## WORK INSTRUCTION 1
Summarize the post about testing the FFmPeg class in two sentences.
## WORK INSTRUCTION 2
Write out the part of the post about testing the FFmPeg class starting with "public FFmPeg()" and going on through "void Run(string Argument)".

## TEXT FOR ANALYSIS
----

At the moment I write a normal unit test to create a process, but it's very difficult to setup.


This is my code I want to test.


using System;
using System.Collections.Generic;
using System.Diagnostics;
using System.IO;
using System.Linq;
using System.Text;
using System.Text.RegularExpressions;
using System.Threading.Tasks;

namespace xxx
{
 public class FFmPeg
 {
 private Process _process;
 private string ffmpegPath { get; set; }
 private Regex _durationRegex;

 public event EventHandler<string> OutputData;
 public event EventHandler<int> ProgressChange;

 public FFmPeg()
 {
 _process = new Process();
 ffmpegPath = Path.Combine(Directory.GetCurrentDirectory(), "engine", "ffmpeg.exe");
 }

 public void Run(string Argument)

----

## RECORDS SHOWN
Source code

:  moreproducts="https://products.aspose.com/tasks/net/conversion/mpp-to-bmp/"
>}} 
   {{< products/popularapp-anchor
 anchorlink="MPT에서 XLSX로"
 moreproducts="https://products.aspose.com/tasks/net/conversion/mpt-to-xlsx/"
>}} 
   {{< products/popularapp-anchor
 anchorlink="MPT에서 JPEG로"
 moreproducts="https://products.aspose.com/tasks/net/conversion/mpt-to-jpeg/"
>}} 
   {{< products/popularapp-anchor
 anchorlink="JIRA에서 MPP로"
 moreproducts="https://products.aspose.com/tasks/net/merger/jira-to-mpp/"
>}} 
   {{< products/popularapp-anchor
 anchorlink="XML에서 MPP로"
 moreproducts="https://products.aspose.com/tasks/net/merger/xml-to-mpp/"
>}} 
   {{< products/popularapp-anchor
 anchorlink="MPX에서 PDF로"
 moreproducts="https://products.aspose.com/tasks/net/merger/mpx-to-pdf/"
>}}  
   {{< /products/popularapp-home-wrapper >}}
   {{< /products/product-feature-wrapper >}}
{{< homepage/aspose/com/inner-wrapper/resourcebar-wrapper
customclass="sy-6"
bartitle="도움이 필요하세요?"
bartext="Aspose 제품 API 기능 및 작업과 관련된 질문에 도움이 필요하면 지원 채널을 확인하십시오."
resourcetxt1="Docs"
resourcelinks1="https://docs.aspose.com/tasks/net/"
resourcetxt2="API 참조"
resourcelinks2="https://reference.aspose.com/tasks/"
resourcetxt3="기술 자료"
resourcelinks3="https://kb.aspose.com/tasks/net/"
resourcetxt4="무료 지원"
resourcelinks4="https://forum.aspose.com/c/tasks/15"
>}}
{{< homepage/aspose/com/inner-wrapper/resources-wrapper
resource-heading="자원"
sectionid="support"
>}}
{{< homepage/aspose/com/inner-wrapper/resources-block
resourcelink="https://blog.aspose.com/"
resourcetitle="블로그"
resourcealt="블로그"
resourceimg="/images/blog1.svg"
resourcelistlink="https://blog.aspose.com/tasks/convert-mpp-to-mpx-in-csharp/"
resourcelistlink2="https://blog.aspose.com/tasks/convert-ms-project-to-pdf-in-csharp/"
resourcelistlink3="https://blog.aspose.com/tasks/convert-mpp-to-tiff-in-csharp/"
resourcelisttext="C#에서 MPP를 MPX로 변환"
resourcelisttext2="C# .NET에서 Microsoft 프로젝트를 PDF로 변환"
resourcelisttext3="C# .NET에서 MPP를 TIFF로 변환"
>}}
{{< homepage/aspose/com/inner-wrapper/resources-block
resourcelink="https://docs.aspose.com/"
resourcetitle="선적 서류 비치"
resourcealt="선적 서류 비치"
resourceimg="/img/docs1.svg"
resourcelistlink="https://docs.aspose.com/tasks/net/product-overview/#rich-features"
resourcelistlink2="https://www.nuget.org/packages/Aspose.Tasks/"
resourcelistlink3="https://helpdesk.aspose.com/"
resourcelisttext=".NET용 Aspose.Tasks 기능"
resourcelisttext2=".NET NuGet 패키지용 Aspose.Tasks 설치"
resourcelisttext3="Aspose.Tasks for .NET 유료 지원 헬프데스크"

----

## TASK SOLUTION 1
The writer is writing a normal unit test that creates a process and finds it very hard to set up. The code to be tested is a C# class named FFmPeg that holds a Process, a regex for duration, and a path to ffmpeg.exe in an "engine" folder under the current directory, and it has events for output data and progress changes.

## TASK SOLUTION 2
public FFmPeg()
 {
 _process = new Process();
 ffmpegPath = Path.Combine(Directory.GetCurrentDirectory(), "engine", "ffmpeg.exe");
 }

 public void Run(string Argument)